Use the container as your development environment. This guarantees:

Identical CUDA / NCCL / cuDNN versions across all developers and CI.
uv.lock resolves the same way locally and in CI (the lockfile is Linux-only; it cannot be regenerated on macOS).
GPU-dependent operations (training, conversion, uv lock) work out of the box.

Option 1: Use the NeMo Framework Container#

The fastest way to get started is the pre-built NeMo Framework container, which ships with Megatron Bridge, Megatron-Core, and all GPU dependencies pre-installed. No build step required:

docker run --rm -it --gpus all --shm-size=24g \
  nvcr.io/nvidia/nemo:latest \
  bash

Option 2: Build the Megatron Bridge Container#

If you need to test against your local source tree, build the image from the repository root:

docker build \
  -f docker/Dockerfile.ci \
  --target megatron_bridge \
  -t megatron-bridge:latest \
  .

This builds the CI image with all dependencies installed via uv sync --locked. See docker/README.md for the full NeMo Framework image stack (fw-base -> megatron-bridge -> fw-final) and build argument reference.

Running the Container#

Interactive development shell:

docker run --rm -it -w /opt/Megatron-Bridge \
  -v $(pwd):/opt/Megatron-Bridge \
  --gpus all \
  --shm-size=24g \
  --ulimit memlock=-1 \
  --ulimit stack=67108864 \
  megatron-bridge:latest \
  bash

Containers on Slurm Clusters#

On Slurm clusters with Enroot/Pyxis, containers are passed to srun directly:

srun --mpi=pmix \
  --container-image="$CONTAINER_IMAGE" \
  --container-mounts="$CONTAINER_MOUNTS" \
  --no-container-mount-home \
  bash -c "cd /opt/Megatron-Bridge && uv run --no-sync python ..."
+ + + + +
Questions to answer:
• 1. Print the part of the container setup notes starting with "Option 2: Build" and going on through "build argument reference.".
• 2. In the container setup notes, which Dockerfile does the command for building the Megatron Bridge image point to?

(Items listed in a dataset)
+ + + + +
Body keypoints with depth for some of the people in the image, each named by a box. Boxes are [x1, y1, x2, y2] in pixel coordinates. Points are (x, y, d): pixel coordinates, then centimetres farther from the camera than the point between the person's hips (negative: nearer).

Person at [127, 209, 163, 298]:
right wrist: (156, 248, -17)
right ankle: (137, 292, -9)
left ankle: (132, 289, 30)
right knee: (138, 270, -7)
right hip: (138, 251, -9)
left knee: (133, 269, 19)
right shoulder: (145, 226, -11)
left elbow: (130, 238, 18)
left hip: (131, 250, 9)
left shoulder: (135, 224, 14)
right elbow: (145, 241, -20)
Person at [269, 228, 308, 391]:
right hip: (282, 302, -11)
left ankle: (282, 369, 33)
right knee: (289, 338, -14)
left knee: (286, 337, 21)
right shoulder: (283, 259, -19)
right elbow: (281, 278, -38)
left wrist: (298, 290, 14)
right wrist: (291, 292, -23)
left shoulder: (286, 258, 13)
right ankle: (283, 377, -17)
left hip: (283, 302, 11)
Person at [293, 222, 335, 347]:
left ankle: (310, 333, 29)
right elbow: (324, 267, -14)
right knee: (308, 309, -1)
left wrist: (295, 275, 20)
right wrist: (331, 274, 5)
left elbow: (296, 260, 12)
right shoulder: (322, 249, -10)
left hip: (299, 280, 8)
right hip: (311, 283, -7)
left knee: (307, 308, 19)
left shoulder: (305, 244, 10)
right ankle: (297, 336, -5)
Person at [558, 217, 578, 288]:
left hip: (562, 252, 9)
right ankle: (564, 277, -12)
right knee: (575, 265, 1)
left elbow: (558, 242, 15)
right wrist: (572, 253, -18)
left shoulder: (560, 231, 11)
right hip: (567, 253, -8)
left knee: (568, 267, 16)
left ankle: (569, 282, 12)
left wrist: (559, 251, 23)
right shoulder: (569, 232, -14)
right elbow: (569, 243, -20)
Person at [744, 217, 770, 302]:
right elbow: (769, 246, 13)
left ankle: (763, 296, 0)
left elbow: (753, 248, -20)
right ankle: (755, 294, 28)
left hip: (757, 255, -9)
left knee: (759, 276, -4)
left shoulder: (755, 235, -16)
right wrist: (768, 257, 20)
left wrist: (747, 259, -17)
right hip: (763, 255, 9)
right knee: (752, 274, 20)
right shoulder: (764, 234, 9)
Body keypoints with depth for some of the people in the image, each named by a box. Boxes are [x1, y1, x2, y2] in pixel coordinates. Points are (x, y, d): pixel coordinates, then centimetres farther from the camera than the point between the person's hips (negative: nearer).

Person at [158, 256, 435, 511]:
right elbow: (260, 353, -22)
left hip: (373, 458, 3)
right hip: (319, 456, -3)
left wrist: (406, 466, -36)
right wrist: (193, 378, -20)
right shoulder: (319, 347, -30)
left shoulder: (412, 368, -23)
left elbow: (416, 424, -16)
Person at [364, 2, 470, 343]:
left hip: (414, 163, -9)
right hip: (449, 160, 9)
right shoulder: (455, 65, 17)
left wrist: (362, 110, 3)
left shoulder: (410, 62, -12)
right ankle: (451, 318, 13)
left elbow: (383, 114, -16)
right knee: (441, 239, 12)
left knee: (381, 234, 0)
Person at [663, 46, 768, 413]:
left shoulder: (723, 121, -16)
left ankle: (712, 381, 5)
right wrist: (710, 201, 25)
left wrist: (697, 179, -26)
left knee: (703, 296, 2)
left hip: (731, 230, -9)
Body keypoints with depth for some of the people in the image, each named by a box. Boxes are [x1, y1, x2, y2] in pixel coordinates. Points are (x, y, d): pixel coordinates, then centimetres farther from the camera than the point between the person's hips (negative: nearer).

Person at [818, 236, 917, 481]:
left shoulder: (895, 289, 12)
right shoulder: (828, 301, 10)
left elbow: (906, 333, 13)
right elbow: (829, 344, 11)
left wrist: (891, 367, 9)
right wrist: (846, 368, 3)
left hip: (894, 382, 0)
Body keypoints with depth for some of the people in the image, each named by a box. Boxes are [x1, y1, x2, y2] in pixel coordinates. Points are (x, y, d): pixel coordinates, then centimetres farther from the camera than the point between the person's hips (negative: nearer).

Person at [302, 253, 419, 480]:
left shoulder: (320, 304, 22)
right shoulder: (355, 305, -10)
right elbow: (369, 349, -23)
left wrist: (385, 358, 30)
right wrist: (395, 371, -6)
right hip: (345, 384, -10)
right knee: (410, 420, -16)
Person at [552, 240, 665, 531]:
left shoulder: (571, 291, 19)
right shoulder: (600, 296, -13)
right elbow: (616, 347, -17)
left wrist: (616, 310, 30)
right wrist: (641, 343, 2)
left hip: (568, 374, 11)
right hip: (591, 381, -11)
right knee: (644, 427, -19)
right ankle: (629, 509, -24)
+ + + + +
Answers by item number:
• 1.
Option 2: Build the Megatron Bridge Container#

If you need to test against your local source tree, build the image from the repository root:

docker build \
  -f docker/Dockerfile.ci \
  --target megatron_bridge \
  -t megatron-bridge:latest \
  .

This builds the CI image with all dependencies installed via uv sync --locked. See docker/README.md for the full NeMo Framework image stack (fw-base -> megatron-bridge -> fw-final) and build argument reference.

• 2. docker/Dockerfile.ci